▶ PAGE EXCERPT
>>>

In Sacramento, the governor's proposals could reduce RT's state funding by up to $22 million, budget officials said.

Faced with what RT executive Beverly Scott called a brewing fiscal "Armageddon," the RT board this week eliminated several planned bus service expansions in Natomas and Arden Arcade, and froze spending at last year's levels.

Then in an editorial by Dan Weintraub --the sky isn't falling:

Schwarzenegger's proposal has flaws. But taken as a whole, in the context of California's ongoing budget problems, the governor's plan is a reasonable opening to a discussion about the proper level of state support for transit. And its effect would probably not be as disastrous as the transit lobby is making it out to be.


Then there's this response to Weintraub from DOF's Genest:


While much of Dan Weintraub's April 15 column on transit spending and the state budget ("Governor is in trouble over plan for transit funds," Forum) is on the mark, one point he raises warrants some additional discussion.

His assertion that the budget breaks faith with the voters because it uses funds from voter-approved transportation bonds for transit projects -- instead of the state's already overburdened general fund -- is off track. These funds will indeed be spent on public transit projects as promised.

<<<

▶ WORK INSTRUCTIONS
**a.** Decide whether each statement agrees with the transit funding excerpt: (i) The RT board froze spending at last year's levels. (ii) Weintraub's editorial holds that Schwarzenegger's proposal is free of flaws. (iii) Budget officials said the governor's proposals could cut RT's state funding by up to $22 million. For each, answer yes or no and quote the words of the text that decide it.
**b.** Rewrite the part of the transit funding excerpt starting at "Schwarzenegger's proposal has" and ending at "it out to be.", with "sensible" in place of "reasonable".

▶ DATASET EXCERPTS

>>>

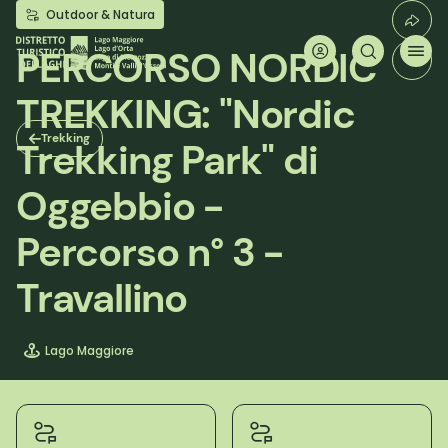
Salta
Outdoor & Natura
al
contenuto
PERCORSO NORDIC
principale
TREKKING: "Nordic
Trekking
Trekking Park" di
Oggebbio -
Percorso n° 3 -
Travallino
Lago Maggiore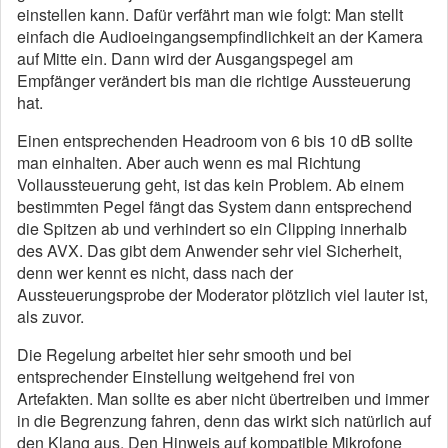
einstellen kann. Dafür verfährt man wie folgt: Man stellt
einfach die Audioeingangsempfindlichkeit an der Kamera
auf Mitte ein. Dann wird der Ausgangspegel am
Empfänger verändert bis man die richtige Aussteuerung
hat.
Einen entsprechenden Headroom von 6 bis 10 dB sollte
man einhalten. Aber auch wenn es mal Richtung
Vollaussteuerung geht, ist das kein Problem. Ab einem
bestimmten Pegel fängt das System dann entsprechend
die Spitzen ab und verhindert so ein Clipping innerhalb
des AVX. Das gibt dem Anwender sehr viel Sicherheit,
denn wer kennt es nicht, dass nach der
Aussteuerungsprobe der Moderator plötzlich viel lauter ist,
als zuvor.
Die Regelung arbeitet hier sehr smooth und bei
entsprechender Einstellung weitgehend frei von
Artefakten. Man sollte es aber nicht übertreiben und immer
in die Begrenzung fahren, denn das wirkt sich natürlich auf
den Klang aus. Den Hinweis auf kompatible Mikrofone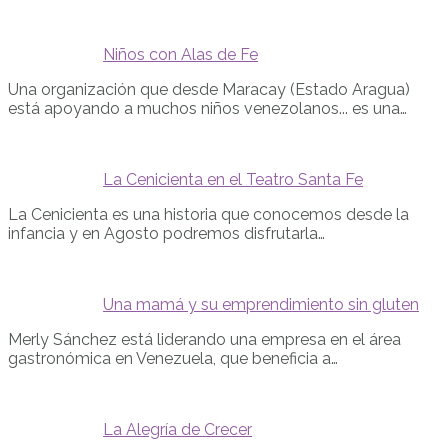
Niños con Alas de Fe
Una organización que desde Maracay (Estado Aragua)
está apoyando a muchos niños venezolanos... es una…
La Cenicienta en el Teatro Santa Fe
La Cenicienta es una historia que conocemos desde la
infancia y en Agosto podremos disfrutarla…
Una mamá y su emprendimiento sin gluten
Merly Sánchez está liderando una empresa en el área
gastronómica en Venezuela, que beneficia a…
La Alegría de Crecer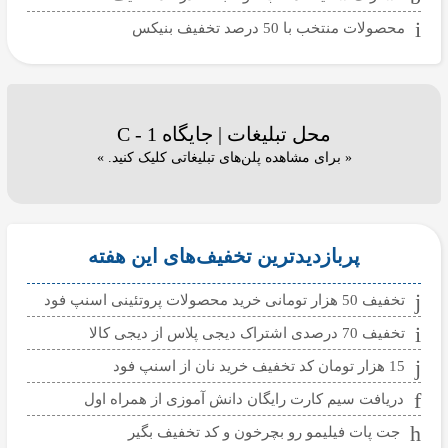
محصولات منتخب با 50 درصد تخفیف بنیکس
محل تبلیغات | جایگاه C - 1
« برای مشاهده پلن‌های تبلیغاتی کلیک کنید. »
پربازدیدترین تخفیف‌های این هفته
تخفیف 50 هزار تومانی خرید محصولات پروتئینی اسنپ فود
تخفیف 70 درصدی اشتراک دیجی پلاس از دیجی کالا
15 هزار تومان کد تخفیف خرید نان از اسنپ فود
دریافت سیم کارت رایگان دانش آموزی از همراه اول
جت پات فیلیمو رو بچرخون و کد تخفیف بگیر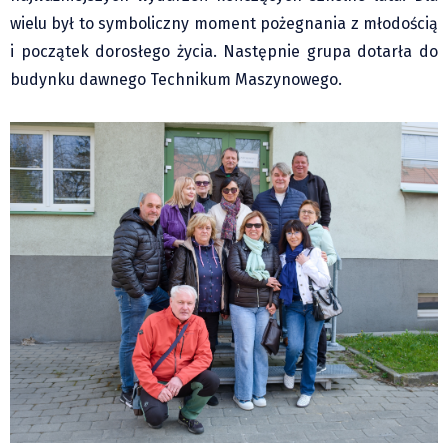
wielu był to symboliczny moment pożegnania z młodością
i początek dorosłego życia. Następnie grupa dotarła do
budynku dawnego Technikum Maszynowego.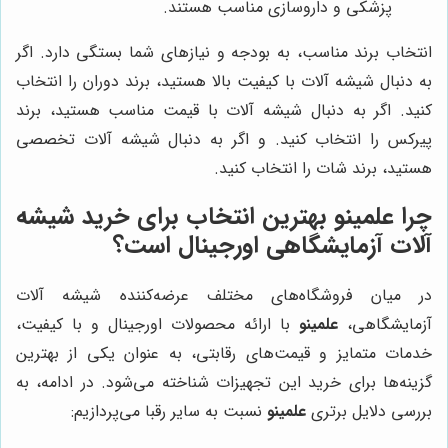
پزشکی و داروسازی مناسب هستند.
انتخاب برند مناسب، به بودجه و نیازهای شما بستگی دارد. اگر
به دنبال شیشه آلات با کیفیت بالا هستید، برند دوران را انتخاب
کنید. اگر به دنبال شیشه آلات با قیمت مناسب هستید، برند
پیرکس را انتخاب کنید. و اگر به دنبال شیشه آلات تخصصی
هستید، برند شات را انتخاب کنید.
چرا
علمینو
بهترین انتخاب برای خرید شیشه
آلات آزمایشگاهی اورجینال است؟
در میان فروشگاه‌های مختلف عرضه‌کننده شیشه آلات
آزمایشگاهی،
علمینو
با ارائه محصولات اورجینال و با کیفیت،
خدمات متمایز و قیمت‌های رقابتی، به عنوان یکی از بهترین
گزینه‌ها برای خرید این تجهیزات شناخته می‌شود. در ادامه، به
بررسی دلایل برتری
علمینو
نسبت به سایر رقبا می‌پردازیم: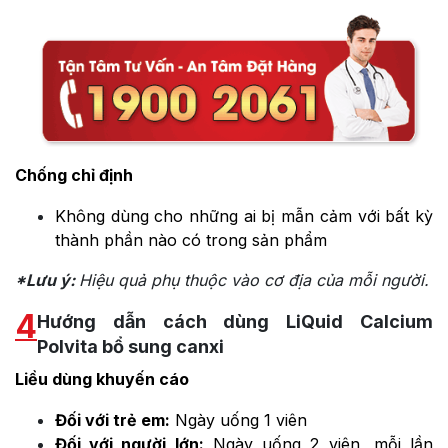
Chống chỉ định
Không dùng cho những ai bị mẫn cảm với bất kỳ
thành phần nào có trong sản phẩm
*Lưu ý:
Hiệu quả phụ thuộc vào cơ địa của mỗi người.
4
Hướng dẫn cách dùng LiQuid Calcium
Polvita bổ sung canxi
Liều dùng khuyến cáo
Đối với trẻ em:
Ngày uống 1 viên
Đối với người lớn:
Ngày uống 2 viên, mỗi lần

<<<

▶ SOLUTIONS TO THE PROBLEMS
**a.**
(i) Yes: "froze spending at last year's levels."
(ii) No: "Schwarzenegger's proposal has flaws."
(iii) Yes: "the governor's proposals could reduce RT's state funding by up to $22 million, budget officials said."

**b.**
Schwarzenegger's proposal has flaws. But taken as a whole, in the context of California's ongoing budget problems, the governor's plan is a sensible opening to a discussion about the proper level of state support for transit. And its effect would probably not be as disastrous as the transit lobby is making it out to be.